Although TT properly addressed the public health concerns surrounding COVID-19, Rowley, Persad-Bissessar, and their respective parties, are guilty of politicizing the pandemic to serve their political interests. Rowley subtly used the pandemic’s effects in contradictory ways: firstly, by imposing social distancing measures that undermine the efforts of opposition parties’ to campaign fairly and widely; secondly, by arguing that COVID-19 did not spread enough to infect voters at the polls. Opposition parties also argued that while he did not allow for the repatriation of TT citizens, he agreed to host the Caribbean Premier League starting on August 18—an event that could see more than 100 foreign nationals enter the country.
On the other hand, Persad-Bissessar, is accused of not communicating the seriousness of the pandemic to her party’s supporters. Rowley’s criticism of Persad-Bissessar for not wearing a mask during campaign rallies is warranted, and if she were to win the general election, it would set a dangerous precedent. Persad-Bissessar also argued that masks should not be mandatory at polling places, launching accusatory remarks at the EBC, claiming that they will openly discriminate against UNC supporters who show coronavirus symptoms on election day.
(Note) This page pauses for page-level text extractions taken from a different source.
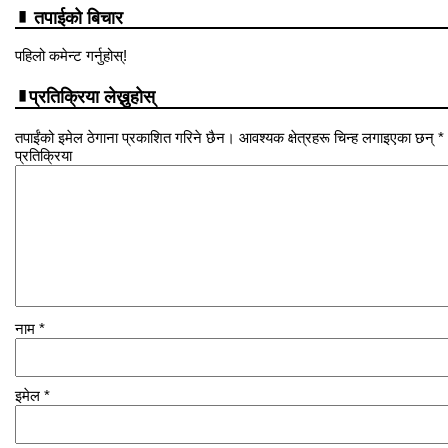
तपाईको बिचार
पहिलो कमेन्ट गर्नुहोस्!
प्रतिक्रिया लेख्नुहोस्
तपाईंको इमेल ठेगाना प्रकाशित गरिने छैन। आवश्यक क्षेत्रहरू चिन्ह लगाइएका छन् *
प्रतिक्रिया
नाम
*
इमेल
*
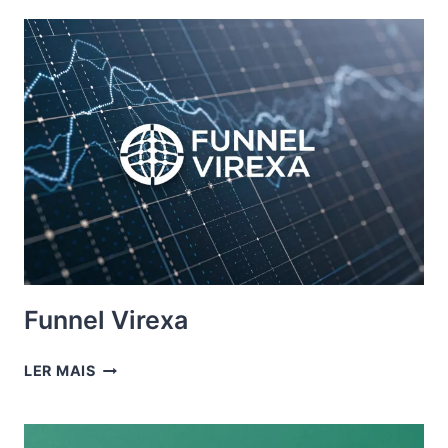
Funnel Virexa
FUNNEL
LER MAIS
VIREXA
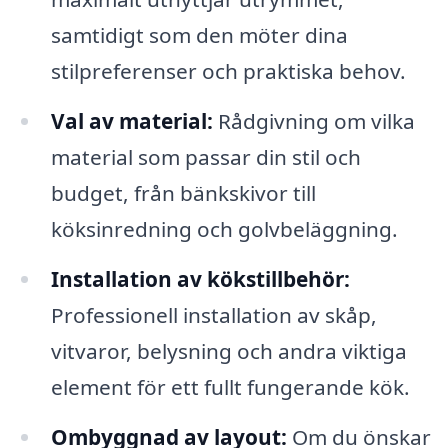
samtidigt som den möter dina
stilpreferenser och praktiska behov.
Val av material:
Rådgivning om vilka
material som passar din stil och
budget, från bänkskivor till
köksinredning och golvbeläggning.
Installation av kökstillbehör:
Professionell installation av skåp,
vitvaror, belysning och andra viktiga
element för ett fullt fungerande kök.
Ombyggnad av layout:
Om du önskar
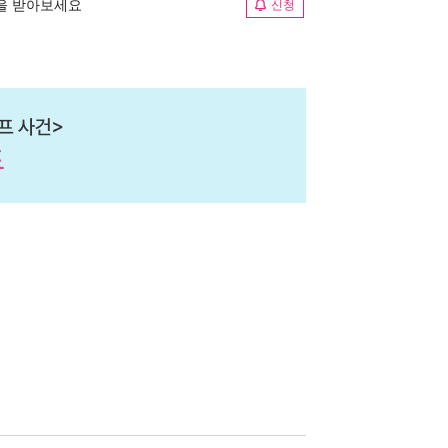
림을 받아보세요
신청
Nevertheless, the gravest politicization of COVID-19 has been Rowley’s irresponsibility in letting the virus prevent international election observer missions from being present for the general elections. At minimum, a CARICOM observer team should be present. Rowley would only need to look to its CARICOM neighbors to see the usefulness of having such missions present. For example, Guyana and St. Kitts and Nevis, where the former used election observer reports to support a credible national recount; and the lack of missions in the latter saw the losing party issue six election petitions, claiming electoral fraud. Not only do these election missions add a layer of legitimacy to election results, it also serves as protection against political instability if a losing party were to reject the outcome.
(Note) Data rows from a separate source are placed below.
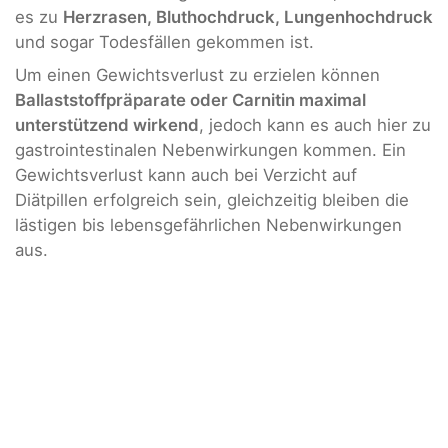
es zu
Herzrasen, Bluthochdruck, Lungenhochdruck
und sogar Todesfällen gekommen ist.
Um einen Gewichtsverlust zu erzielen können
Ballaststoffpräparate oder Carnitin maximal
unterstützend wirkend
, jedoch kann es auch hier zu
gastrointestinalen Nebenwirkungen kommen. Ein
Gewichtsverlust kann auch bei Verzicht auf
Diätpillen erfolgreich sein, gleichzeitig bleiben die
lästigen bis lebensgefährlichen Nebenwirkungen
aus.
Rowley should understand that national elections, especially in the Americas, are no longer only a domestic affair. International election monitoring in the Americas became a norm institutionalized in recent decades. Rowley and Persad-Bissessar are guilty of politicizing COVID-19, but it will be the Prime Minister’s disregard of the importance of election monitoring that will have the worst effects. If he and the PNM win the election, the lack of observers would set the foundation for opposition parties to claim fraud. After all, they are on the record as having requested electoral missions before Rowley wrote to organizations abroad.
Wazim Mowla is a Guyanese American graduate student at American University, a researcher for the African & African Diaspora Studies program at Florida International University, and an intern for the Permanent Mission of Antigua & Barbuda to the United States and the OAS.